§ Exercise tasks:
#1 Decide whether each statement below agrees with the article on selling the family home. For (a), (b) and (c), answer yes or no and quote the words of the article that settle it.
(a) Buying and selling costs can reduce what you get from the sale of your current home.
(b) Apartment complexes with more facilities tend to charge lower strata levies.
(c) The article mentions only financial implications of selling.
#2 Proceed with the article on selling the family home, writing on from the point where it stops.

§ Provided passage:
————————
Selling the family home – is it worth it?

5 min read

Retirement’s looming, the kids have left and you’re probably reveling in the fact that your water and electricity bills are no longer through the roof.

Does it stack up financially?

Selling the family home may now seem like a good option, especially given the equity you’ve built up over the years.

But before you make the decision, there are some emotional and financial implications to consider.

On paper at least, selling the family home may seem like a great way to free up extra cash. But you will need to pay for a new home and this brings a range of buying and selling costs which can eat into the sale proceeds of your current home.

You also need to consider the value of your home versus any outstanding mortgage owing, as this could have a significant impact on your financial position.

There are ongoing costs to consider too.  For example, while moving from a house into an apartment can mean a lower maintenance style of living, you’ll have an additional expense of strata levies. The more facilities an apartment complex offers, the higher the levies you’re likely to face.
————————
§ Given data:
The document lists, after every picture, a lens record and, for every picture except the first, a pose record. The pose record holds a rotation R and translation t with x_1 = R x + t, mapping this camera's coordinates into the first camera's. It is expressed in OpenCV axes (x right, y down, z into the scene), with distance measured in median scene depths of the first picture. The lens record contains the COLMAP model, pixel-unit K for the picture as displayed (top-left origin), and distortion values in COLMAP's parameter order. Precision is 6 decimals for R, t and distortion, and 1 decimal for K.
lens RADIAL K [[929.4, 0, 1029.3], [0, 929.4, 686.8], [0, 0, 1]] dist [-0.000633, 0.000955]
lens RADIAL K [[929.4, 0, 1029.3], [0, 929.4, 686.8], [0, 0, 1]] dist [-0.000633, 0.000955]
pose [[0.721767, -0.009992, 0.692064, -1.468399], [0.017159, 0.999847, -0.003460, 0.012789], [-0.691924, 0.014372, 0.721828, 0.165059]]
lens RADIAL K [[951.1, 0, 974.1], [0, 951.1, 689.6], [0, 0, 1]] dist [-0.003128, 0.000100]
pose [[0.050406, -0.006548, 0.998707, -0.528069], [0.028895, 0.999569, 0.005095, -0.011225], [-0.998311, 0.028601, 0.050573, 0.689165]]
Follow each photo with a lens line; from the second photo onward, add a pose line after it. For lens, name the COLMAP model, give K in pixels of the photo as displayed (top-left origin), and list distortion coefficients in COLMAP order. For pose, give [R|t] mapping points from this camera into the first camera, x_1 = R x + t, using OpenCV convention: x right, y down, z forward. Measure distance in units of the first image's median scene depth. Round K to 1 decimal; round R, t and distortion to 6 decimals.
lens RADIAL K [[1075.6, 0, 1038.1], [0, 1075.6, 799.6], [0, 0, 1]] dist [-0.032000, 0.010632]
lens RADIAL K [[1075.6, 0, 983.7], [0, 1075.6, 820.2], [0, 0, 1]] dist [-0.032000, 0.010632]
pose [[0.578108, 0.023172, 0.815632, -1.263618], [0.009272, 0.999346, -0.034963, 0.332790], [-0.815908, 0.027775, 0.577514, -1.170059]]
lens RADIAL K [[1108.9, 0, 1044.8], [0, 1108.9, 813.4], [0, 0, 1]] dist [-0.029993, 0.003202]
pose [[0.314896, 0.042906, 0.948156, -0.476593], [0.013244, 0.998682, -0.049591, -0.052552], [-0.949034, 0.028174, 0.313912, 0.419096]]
————————
§ Task-by-task results:
#1
(a) Yes: "this brings a range of buying and selling costs which can eat into the sale proceeds of your current home."
(b) No: "The more facilities an apartment complex offers, the higher the levies you’re likely to face."
(c) No: "there are some emotional and financial implications to consider."

#2
Consider your emotional needs

There’s a lot of family history tied up in our homes, not to mention the local neighbourhoods and communities that they reside in. So, it’s important to think about whether this is something you’re comfortable in letting go.

Investing the proceeds

If you decide to sell your family home, there are many other income producing assets available that you may want to consider investing in.

For instance, there is now a tax effective way to invest the proceeds of your family home in super.[1]

If you’re aged 65 or more, you can now deposit up to $300,000 ($600,000 for a couple) of your family home’s proceeds into super. Note, however, you must have owned your home for at least 10 years.[2]

Unlike other superannuation contributions, there are no strings attached to this - such as having to comply with the work test or not exceeding the new $1.6 million individual total balance cap.[2]

Impact to your Age Pension entitlements

While investing your family home’s proceeds into super may help to reduce ongoing tax bills, it could also affect any social security benefits you receive.

Obtaining or retaining an age pension entitlement may prove challenging as it depends on the value of your assets and your income.[3]  So, it’s important to consider all your options.

Bottom line: Selling your family home has a lot going for it, but it’s not for everyone. The possible consequences of downsizing need to be considered.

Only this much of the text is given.